With the “Coding Exercise?” field, your hiring manager can quickly sort those candidates who need to complete this special requirement.

Next, you can create a separate view of your Applicants table that allows you to manage just those candidates who need to complete the coding exercise. Filter out all candidates except those who have the Coding Exercise? checkbox checked, and then hide all fields that aren't relevant to the coding exercise in order to keep the view clean and readable.

This Applicants for Coding Exercise view hides all fields except the job that the candidate is applying for, the stage of their application, the programming experience they have, and notes on their coding performance.

You can repeat this process for any number of special application requirements, empowering you to manage the specifics of a wide array of application types all within a single hiring resource.

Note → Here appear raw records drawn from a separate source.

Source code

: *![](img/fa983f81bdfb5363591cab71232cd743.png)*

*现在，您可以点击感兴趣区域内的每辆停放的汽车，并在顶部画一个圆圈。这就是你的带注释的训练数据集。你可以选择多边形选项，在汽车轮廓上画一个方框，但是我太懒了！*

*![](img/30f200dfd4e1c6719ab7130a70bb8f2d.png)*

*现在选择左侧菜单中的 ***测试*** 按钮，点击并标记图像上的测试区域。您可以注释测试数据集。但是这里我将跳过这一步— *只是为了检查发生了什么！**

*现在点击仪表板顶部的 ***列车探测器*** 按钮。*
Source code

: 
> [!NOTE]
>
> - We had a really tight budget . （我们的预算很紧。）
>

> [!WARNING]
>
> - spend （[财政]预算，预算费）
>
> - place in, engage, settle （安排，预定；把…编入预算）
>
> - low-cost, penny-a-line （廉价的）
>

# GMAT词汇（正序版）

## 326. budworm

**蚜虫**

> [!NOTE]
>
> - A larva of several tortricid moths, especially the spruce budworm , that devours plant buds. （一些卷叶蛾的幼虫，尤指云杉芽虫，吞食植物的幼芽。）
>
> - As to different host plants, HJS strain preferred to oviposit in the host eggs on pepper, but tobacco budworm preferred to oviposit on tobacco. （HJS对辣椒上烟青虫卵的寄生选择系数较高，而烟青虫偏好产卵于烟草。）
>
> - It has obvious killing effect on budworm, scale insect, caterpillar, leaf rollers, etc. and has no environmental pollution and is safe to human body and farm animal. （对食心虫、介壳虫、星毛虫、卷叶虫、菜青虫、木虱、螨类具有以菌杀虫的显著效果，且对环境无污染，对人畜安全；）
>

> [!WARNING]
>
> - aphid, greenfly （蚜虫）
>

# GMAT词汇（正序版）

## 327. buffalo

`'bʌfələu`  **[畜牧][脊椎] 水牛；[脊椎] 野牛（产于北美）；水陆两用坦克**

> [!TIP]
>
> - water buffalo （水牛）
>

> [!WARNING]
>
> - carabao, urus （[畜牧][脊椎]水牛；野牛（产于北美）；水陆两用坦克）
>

Distinguish sourced vs. applied candidates

Sometimes, you may want to distinguish groups of candidates whom you've sourced—for example, from a college job fair—from candidates who've applied for the job directly. Maybe you want to give all candidates from a certain source an especially close look before funneling them into your overall hiring pipeline.

If you handle these sourced groups outside of your main hiring system—by examining their hard-copy applications by hand, for example—you run the risk of losing track of their information when you move them into that main system afterwards. Instead, make your single hiring base flexible enough to zoom in on particular groups of candidates before moving them to the rest of the pipeline.

You can do this by creating a view of your applicants that filters out all applicants except those from a particular source, like a college job fair.

This Source-Specific view lets you examine all applicants who applied through their college under a more granular lens before moving them to your broader pipeline.

This allows you to vet candidates in smaller groups while still advancing them along a single pipeline, avoiding the risk of losing data or evaluations when transferring candidates from one evaluation pipeline to the next.

A single, flexible hiring system is better than many invariable systems

When you start bringing in a wide range of application types for a wide range of jobs, you might be tempted to make a bunch of siloed resources to manage every single combination of applicant category and open position. But this will overwhelm you quickly: every new silo you add gives you more managerial work to do and more ways to lose track of a particular applicant.

With a single, flexible hiring base, you can always return to a single place to see every single candidate interested in your company, and you can guide them through the application process in an efficient and high-fidelity way. The result is a process that gets your roles filled faster and empowers you to treat each applicant according to their specific, personal needs.